De son côté, Madrid prévoit 9 milliards d’euros de baisses d’impôts sur 2015 et 2016. La baisse de l’impôt sur le revenu est de 12,5% mais de 23,5% pour les ménages gagnant moins de 24.000 euros par an. Une baisse des recettes fiscales de 0,3% largement compensée par la hausse prévue des recettes de TVA de 9,9% à 60,2 milliards d’euros. Parallèlement, le taux d’impôt sur les sociétés sera baissé de 30% actuellement à 28% en 2015 puis à 25% en 2016 tout en maintenant une hausse de la collecte de 5,6% en 2015. Les dépenses sociales devraient augmenter de 3,7% en 2015, et quelque 4,7 milliards d’euros seront débloqués pour soutenir l’emploi.

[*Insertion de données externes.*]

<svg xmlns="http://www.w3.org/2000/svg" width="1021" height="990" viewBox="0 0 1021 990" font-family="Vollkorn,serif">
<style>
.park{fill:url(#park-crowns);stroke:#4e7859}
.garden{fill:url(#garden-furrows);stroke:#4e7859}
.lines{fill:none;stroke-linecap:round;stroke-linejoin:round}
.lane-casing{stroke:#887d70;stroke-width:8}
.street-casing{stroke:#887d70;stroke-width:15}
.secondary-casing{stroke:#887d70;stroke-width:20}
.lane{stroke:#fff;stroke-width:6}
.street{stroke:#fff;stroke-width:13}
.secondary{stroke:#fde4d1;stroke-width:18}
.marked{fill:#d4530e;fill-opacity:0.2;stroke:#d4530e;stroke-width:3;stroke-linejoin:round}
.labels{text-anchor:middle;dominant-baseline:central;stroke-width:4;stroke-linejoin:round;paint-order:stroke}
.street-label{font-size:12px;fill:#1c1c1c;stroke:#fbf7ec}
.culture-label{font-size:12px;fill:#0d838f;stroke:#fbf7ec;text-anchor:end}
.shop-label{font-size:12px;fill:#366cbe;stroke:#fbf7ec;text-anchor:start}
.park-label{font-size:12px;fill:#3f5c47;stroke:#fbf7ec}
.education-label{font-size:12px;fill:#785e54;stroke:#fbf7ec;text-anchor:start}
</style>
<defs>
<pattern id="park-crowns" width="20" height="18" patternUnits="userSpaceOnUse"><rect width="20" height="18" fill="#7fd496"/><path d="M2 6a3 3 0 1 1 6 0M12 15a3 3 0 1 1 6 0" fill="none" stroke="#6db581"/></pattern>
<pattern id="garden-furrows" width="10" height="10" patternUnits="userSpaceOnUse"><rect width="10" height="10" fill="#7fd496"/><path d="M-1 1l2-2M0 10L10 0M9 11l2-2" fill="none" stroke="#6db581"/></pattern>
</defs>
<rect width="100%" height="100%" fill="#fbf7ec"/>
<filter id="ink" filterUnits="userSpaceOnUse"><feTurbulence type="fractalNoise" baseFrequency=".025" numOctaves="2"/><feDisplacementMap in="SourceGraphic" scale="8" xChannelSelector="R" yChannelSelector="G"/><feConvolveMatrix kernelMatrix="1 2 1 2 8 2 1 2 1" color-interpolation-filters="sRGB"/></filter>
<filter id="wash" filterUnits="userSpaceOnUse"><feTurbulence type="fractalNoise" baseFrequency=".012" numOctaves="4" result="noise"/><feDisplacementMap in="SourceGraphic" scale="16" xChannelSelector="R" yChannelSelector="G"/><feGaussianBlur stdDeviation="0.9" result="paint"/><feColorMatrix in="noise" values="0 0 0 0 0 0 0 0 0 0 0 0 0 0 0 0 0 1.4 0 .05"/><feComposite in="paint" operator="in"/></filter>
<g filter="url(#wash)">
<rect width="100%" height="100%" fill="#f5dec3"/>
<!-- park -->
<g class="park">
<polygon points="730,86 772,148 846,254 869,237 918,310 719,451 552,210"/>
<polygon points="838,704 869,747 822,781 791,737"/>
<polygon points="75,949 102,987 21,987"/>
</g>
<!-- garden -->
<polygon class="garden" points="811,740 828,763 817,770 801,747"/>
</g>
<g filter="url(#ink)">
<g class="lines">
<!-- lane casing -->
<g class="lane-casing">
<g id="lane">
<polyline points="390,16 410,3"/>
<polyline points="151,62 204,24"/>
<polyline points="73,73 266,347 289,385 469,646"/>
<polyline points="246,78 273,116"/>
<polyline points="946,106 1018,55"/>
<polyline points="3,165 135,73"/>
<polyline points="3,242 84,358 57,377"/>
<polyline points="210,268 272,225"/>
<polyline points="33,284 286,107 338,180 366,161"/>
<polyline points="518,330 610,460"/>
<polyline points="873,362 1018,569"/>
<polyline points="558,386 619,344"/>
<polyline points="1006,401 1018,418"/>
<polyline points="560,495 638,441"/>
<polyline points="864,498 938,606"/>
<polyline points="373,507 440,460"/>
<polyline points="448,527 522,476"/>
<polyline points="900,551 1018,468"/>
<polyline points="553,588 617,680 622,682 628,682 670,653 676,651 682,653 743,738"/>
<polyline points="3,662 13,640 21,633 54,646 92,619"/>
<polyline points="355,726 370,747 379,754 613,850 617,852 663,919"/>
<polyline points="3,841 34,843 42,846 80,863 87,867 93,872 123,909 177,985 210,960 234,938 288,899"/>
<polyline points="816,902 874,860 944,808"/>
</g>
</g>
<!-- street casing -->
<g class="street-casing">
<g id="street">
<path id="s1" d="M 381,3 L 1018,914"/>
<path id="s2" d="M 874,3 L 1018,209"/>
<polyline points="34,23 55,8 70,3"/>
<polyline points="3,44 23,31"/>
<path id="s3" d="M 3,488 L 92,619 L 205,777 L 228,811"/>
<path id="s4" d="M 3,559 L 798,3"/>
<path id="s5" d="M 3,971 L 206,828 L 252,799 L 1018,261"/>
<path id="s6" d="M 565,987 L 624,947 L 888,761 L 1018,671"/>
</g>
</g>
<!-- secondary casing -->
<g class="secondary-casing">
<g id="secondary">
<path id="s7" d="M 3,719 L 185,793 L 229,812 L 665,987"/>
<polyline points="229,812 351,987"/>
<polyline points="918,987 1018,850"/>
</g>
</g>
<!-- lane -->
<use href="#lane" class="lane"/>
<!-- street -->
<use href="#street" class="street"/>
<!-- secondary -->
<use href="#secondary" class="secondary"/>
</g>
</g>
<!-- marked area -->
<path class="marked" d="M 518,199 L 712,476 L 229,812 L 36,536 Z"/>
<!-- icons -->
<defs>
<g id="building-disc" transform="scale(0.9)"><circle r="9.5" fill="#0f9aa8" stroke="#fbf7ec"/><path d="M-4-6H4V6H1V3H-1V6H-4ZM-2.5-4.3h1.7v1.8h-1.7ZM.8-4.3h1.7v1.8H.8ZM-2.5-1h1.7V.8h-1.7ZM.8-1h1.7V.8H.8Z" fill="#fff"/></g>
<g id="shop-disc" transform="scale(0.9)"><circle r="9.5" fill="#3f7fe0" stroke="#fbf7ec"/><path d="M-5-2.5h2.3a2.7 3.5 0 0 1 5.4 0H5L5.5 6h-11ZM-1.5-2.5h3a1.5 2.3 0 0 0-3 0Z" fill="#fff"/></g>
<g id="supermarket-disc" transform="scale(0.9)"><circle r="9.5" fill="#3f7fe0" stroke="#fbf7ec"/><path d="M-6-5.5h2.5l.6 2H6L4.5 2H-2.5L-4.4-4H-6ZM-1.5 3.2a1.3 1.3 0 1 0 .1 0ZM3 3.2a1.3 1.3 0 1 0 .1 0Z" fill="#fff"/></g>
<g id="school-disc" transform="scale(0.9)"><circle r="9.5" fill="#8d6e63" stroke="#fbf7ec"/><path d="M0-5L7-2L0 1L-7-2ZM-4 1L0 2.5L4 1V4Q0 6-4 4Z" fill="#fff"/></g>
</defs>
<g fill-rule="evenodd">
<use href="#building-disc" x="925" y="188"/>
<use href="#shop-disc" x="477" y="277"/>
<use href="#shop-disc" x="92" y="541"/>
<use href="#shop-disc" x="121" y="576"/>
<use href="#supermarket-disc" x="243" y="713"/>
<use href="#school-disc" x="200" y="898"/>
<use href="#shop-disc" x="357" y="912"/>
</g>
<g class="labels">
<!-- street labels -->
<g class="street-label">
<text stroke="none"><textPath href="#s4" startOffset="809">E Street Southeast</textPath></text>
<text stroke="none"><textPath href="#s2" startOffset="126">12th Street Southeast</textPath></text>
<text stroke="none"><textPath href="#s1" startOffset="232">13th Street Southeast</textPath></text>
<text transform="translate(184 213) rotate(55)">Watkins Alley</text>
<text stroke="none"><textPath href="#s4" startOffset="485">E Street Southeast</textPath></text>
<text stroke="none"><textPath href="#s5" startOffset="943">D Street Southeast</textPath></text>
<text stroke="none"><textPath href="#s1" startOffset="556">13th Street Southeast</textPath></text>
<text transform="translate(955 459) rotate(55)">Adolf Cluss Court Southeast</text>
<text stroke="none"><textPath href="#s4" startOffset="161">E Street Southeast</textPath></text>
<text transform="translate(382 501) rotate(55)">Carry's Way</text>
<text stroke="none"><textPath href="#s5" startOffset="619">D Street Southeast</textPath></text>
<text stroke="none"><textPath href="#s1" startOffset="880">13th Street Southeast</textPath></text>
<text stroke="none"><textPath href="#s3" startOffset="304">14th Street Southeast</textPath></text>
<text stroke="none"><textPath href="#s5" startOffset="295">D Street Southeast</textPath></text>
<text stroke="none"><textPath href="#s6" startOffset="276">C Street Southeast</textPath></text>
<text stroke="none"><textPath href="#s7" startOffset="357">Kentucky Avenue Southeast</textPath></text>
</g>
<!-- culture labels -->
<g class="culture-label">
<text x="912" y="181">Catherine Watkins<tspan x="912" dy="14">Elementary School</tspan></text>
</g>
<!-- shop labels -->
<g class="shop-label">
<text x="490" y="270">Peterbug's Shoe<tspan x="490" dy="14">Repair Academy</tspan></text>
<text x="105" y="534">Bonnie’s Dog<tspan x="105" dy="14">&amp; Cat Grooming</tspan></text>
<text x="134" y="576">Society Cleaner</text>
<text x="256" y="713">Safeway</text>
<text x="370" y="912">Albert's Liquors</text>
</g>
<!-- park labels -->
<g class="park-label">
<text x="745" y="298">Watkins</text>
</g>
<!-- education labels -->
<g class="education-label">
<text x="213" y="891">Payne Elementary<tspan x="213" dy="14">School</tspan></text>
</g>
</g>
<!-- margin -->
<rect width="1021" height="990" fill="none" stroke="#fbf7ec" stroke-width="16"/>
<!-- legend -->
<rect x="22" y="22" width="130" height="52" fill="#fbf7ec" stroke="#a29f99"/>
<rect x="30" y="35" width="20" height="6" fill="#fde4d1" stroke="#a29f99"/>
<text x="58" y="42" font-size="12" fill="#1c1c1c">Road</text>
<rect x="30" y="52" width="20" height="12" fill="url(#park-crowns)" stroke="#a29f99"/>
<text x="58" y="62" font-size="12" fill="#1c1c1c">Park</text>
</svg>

Le ratio de dette espagnole atteindra 101,5% du PIB en 2016. Les besoins de financement nets du Trésor sont réduits de 18 milliards par rapport aux dernières estimations, à 47 milliards d’euros en 2015, dans un contexte de fort resserrement des rendements. Depuis le début de l’année, le taux espagnol a été réduit à 2,95% en moyenne et à 2,10% hier sur la partie 10 ans, soit 160 pb et 290 points de base (pb) de moins que la moyenne de 2013 et 2012, et à 0,59% en moyenne et 0,32% hier sur la partie 2 ans, soit 129 et 275 pb de moins que la moyenne de 2013 et 2012.